On the other hand, consumer product companies with loyal brand followings are great candidates for a recap, he said, both because they have a broad customer base and because such companies are attractive buyout targets for larger companies. That adds an extra layer of security to the loan: Lenders don’t just want to make sure the company can service the debt, they also want to feel confident that there are buyers out there who will pay enough for the company to pay off the whole loan. With Ebitda multiples as high as they are, that has to be a big check.

“If you’re lending at six times, you’d like to believe there would be buyers for the company at least 10 times Ebitda,” the West L.A. manager said.

But he stressed that what’s most important are the basics: solid growth and low volatility.

“You don’t need to be growing at 20 percent,” he said. “You just need to show a stable, reasonable growth rate. That’s what lenders are looking for: stability and recurring stability.”

Capital partners

Once a good candidate for a recap has its finances in order, the next step is to find a lender.

That search used to begin and end at the local bank. Banks are still an option, but there are also business development companies, private funds that originate debt and a seemingly infinite number of alternative financiers. One of the consequences of tightened bank lending standards is that the market for unregulated lenders that are able to take on more risk has expanded. And the higher yields on some dividend recap deals make it a line of business they increasingly want to pursue.

Commercial banks generally can’t issue debt at more than four times Ebitda. Alternative lenders are there to make up the difference, offering debt beyond what banks offer, though they sometimes finance entire deals themselves.

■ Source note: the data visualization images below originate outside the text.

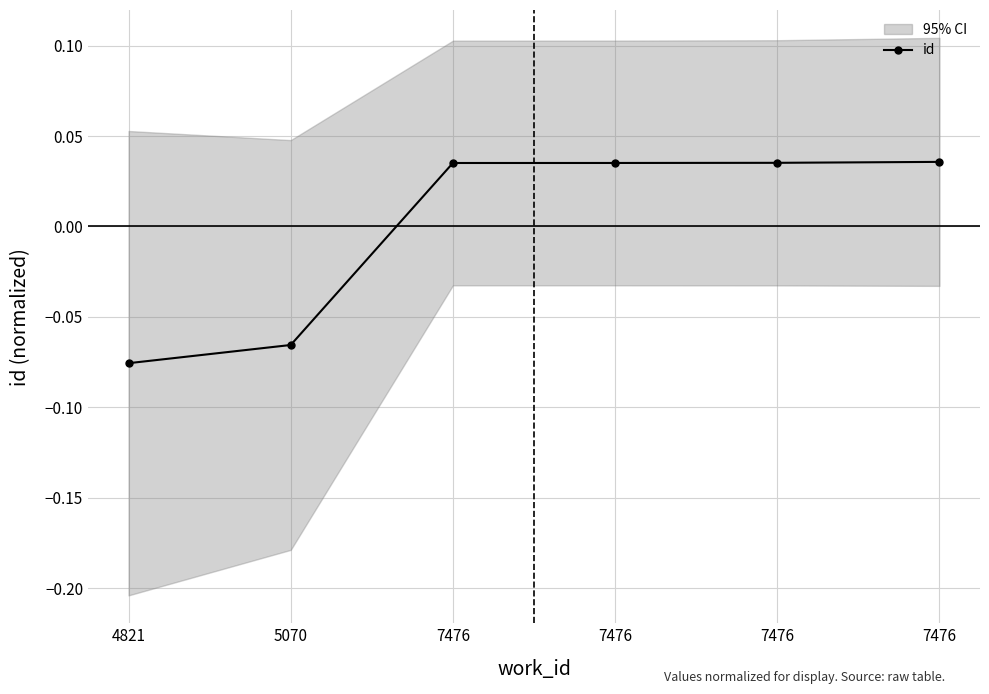

What is the minimum value shown in the chart?

-0.1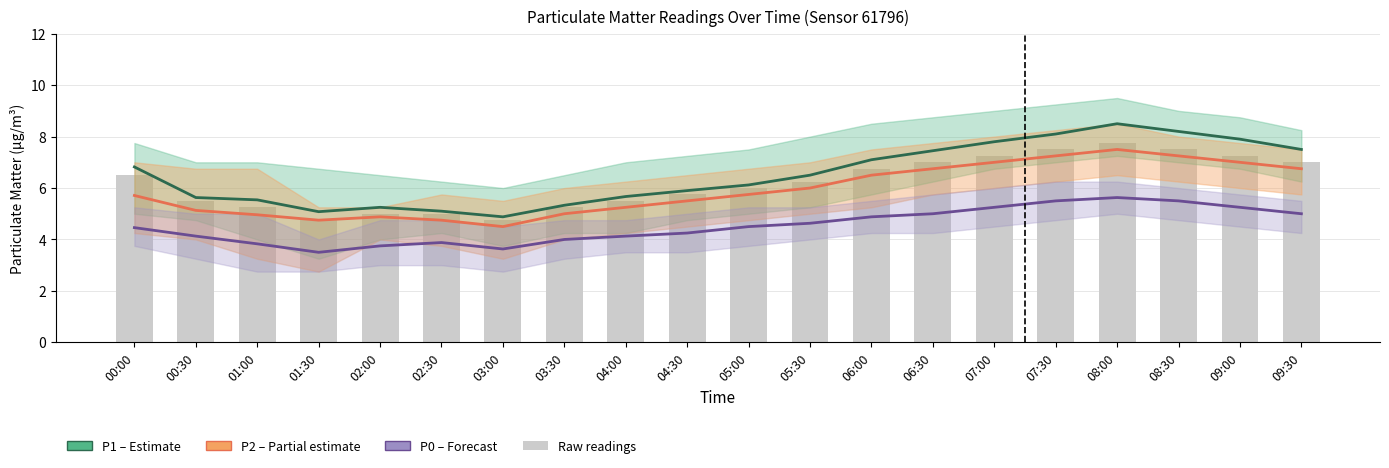

What is the sum of the Raw readings values at 05:30 and 08:00?

14.0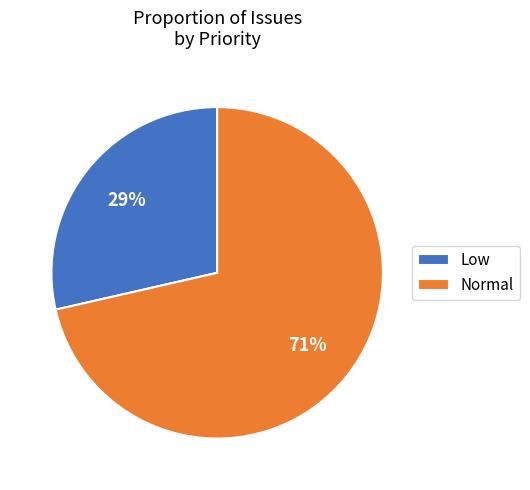

To the nearest percent, what is the average slice percentage?

50%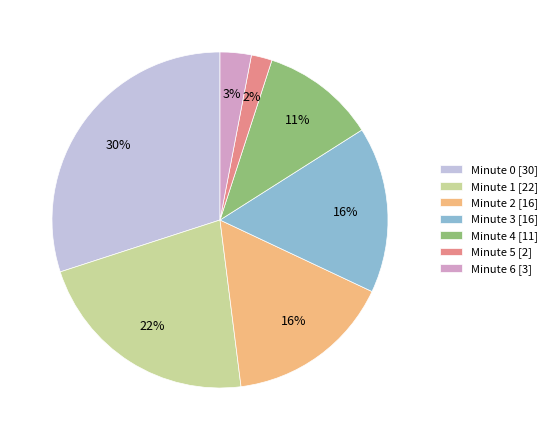

To the nearest percent, what is the difference between the largest and smallest slice percentages?

28%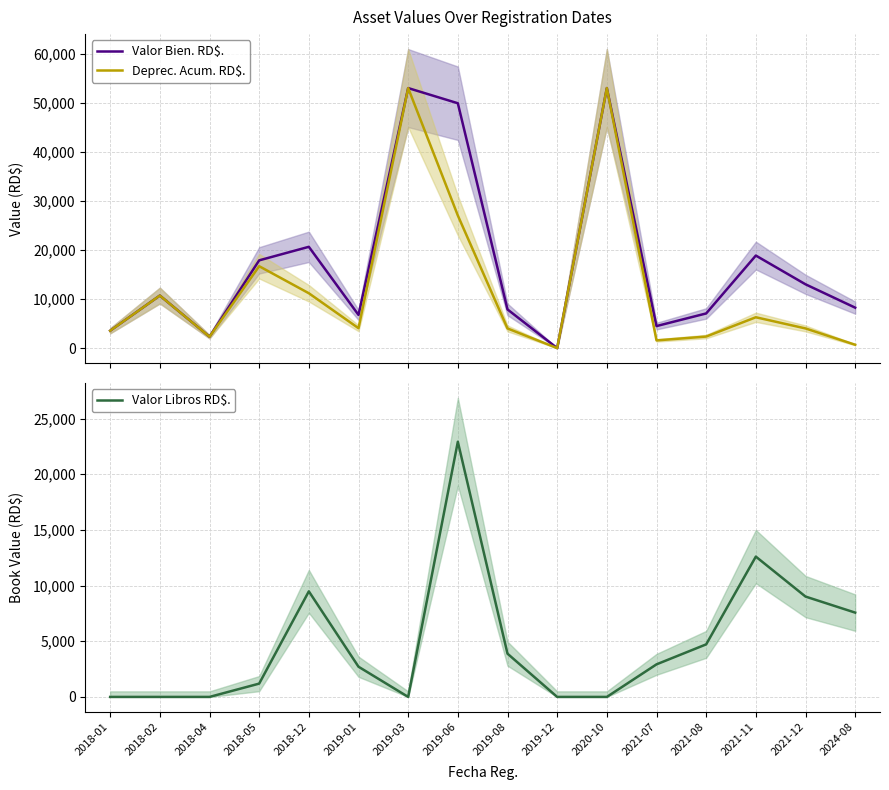

Rank the series at 2018-02 from highest to lowest value.

Valor Bien. RD$., Deprec. Acum. RD$., Valor Libros RD$.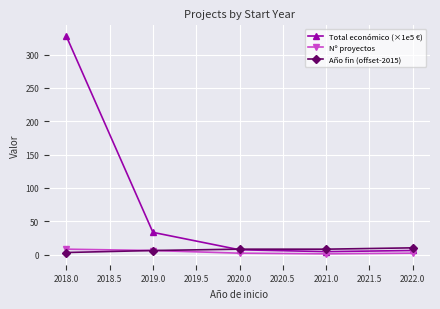

What is the maximum value shown in the chart?

327.5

In a one-stop scenario like that, an alternative lender might provide financing at six times of Ebitda at an interest rate somewhere between 7.5 percent and 9 percent.

Raising the same amount of money through a more traditional route involves getting two separate loans: the first for up to four times Ebitda in senior debt from a commercial bank at about 3.5 percent or 4 percent interest; the second for an additional one or two times Ebitda in junior debt from an alternative lender at upwards of 10 percent.

But higher multiples and easy terms have an obvious downside. As many Americans discovered after they maxed out home equity loans as the real estate market crashed, businesses are less able to withstand bumps in the road when a lot of their cash flow immediately goes into interest payments.

“Some people try to push the leverage multiple, but the vast majority do consider the fact that they’re potentially taking only part of the value off the table,” Houlihan’s Ryan said. “If they have a deal that’s too leveraged or too restrictive, and there is even a minor hiccup in the business, they’ve got a bigger problem.”

However, the people currently pushing the envelope are yield-hungry lenders, not greedy borrowers.

“It’s really been driven by the credit markets,” the West L.A. manager said. “They are as frothy and aggressive as they’ve been, definitely similar to 2007, maybe worse.”

Then again, it’s hard to blame business owners and equity sponsors for getting it while the getting is good.

“If the market’s willing to give you the money and is willing to provide liberal terms and attractive leverage,” Ryan asked, “why not take advantage of it?”